Data entries
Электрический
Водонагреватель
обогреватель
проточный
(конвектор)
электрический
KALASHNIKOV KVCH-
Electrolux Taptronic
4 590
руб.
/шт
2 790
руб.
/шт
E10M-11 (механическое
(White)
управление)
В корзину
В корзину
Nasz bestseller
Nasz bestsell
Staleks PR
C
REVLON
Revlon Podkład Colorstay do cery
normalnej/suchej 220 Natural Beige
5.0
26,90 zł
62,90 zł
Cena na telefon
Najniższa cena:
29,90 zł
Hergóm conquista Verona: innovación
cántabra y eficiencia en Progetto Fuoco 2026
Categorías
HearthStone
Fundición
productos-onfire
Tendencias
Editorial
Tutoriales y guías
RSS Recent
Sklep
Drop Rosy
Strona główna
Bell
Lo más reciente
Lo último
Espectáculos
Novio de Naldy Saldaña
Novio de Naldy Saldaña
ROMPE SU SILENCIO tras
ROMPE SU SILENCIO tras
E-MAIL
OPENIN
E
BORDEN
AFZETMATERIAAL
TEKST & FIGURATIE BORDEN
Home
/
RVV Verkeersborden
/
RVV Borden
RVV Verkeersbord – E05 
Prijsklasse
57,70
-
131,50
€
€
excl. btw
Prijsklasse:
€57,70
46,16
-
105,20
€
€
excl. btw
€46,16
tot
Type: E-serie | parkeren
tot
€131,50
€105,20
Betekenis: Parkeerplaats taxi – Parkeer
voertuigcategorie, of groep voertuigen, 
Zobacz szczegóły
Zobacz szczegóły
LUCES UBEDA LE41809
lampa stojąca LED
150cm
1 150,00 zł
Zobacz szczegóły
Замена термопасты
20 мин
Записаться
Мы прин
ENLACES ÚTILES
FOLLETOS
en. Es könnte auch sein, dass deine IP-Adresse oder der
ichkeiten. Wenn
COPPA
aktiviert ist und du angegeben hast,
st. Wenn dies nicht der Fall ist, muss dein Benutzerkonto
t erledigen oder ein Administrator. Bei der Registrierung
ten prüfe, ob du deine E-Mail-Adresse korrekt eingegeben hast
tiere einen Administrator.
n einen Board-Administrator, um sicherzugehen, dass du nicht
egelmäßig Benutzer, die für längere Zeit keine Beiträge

What this task involves
This exercise calls for the entries to be restated exactly.

Output below
Электрический
Водонагреватель
обогреватель
проточный
(конвектор)
электрический
KALASHNIKOV KVCH-
Electrolux Taptronic
4 590
руб.
/шт
2 790
руб.
/шт
E10M-11 (механическое
(White)
управление)
В корзину
В корзину
Nasz bestseller
Nasz bestsell
Staleks PR
C
REVLON
Revlon Podkład Colorstay do cery
normalnej/suchej 220 Natural Beige
5.0
26,90 zł
62,90 zł
Cena na telefon
Najniższa cena:
29,90 zł
Hergóm conquista Verona: innovación
cántabra y eficiencia en Progetto Fuoco 2026
Categorías
HearthStone
Fundición
productos-onfire
Tendencias
Editorial
Tutoriales y guías
RSS Recent
Sklep
Drop Rosy
Strona główna
Bell
Lo más reciente
Lo último
Espectáculos
Novio de Naldy Saldaña
Novio de Naldy Saldaña
ROMPE SU SILENCIO tras
ROMPE SU SILENCIO tras
E-MAIL
OPENIN
E
BORDEN
AFZETMATERIAAL
TEKST & FIGURATIE BORDEN
Home
/
RVV Verkeersborden
/
RVV Borden
RVV Verkeersbord – E05 
Prijsklasse
57,70
-
131,50
€
€
excl. btw
Prijsklasse:
€57,70
46,16
-
105,20
€
€
excl. btw
€46,16
tot
Type: E-serie | parkeren
tot
€131,50
€105,20
Betekenis: Parkeerplaats taxi – Parkeer
voertuigcategorie, of groep voertuigen, 
Zobacz szczegóły
Zobacz szczegóły
LUCES UBEDA LE41809
lampa stojąca LED
150cm
1 150,00 zł
Zobacz szczegóły
Замена термопасты
20 мин
Записаться
Мы прин
ENLACES ÚTILES
FOLLETOS
en. Es könnte auch sein, dass deine IP-Adresse oder der
ichkeiten. Wenn
COPPA
aktiviert ist und du angegeben hast,
st. Wenn dies nicht der Fall ist, muss dein Benutzerkonto
t erledigen oder ein Administrator. Bei der Registrierung
ten prüfe, ob du deine E-Mail-Adresse korrekt eingegeben hast
tiere einen Administrator.
n einen Board-Administrator, um sicherzugehen, dass du nicht
egelmäßig Benutzer, die für längere Zeit keine Beiträge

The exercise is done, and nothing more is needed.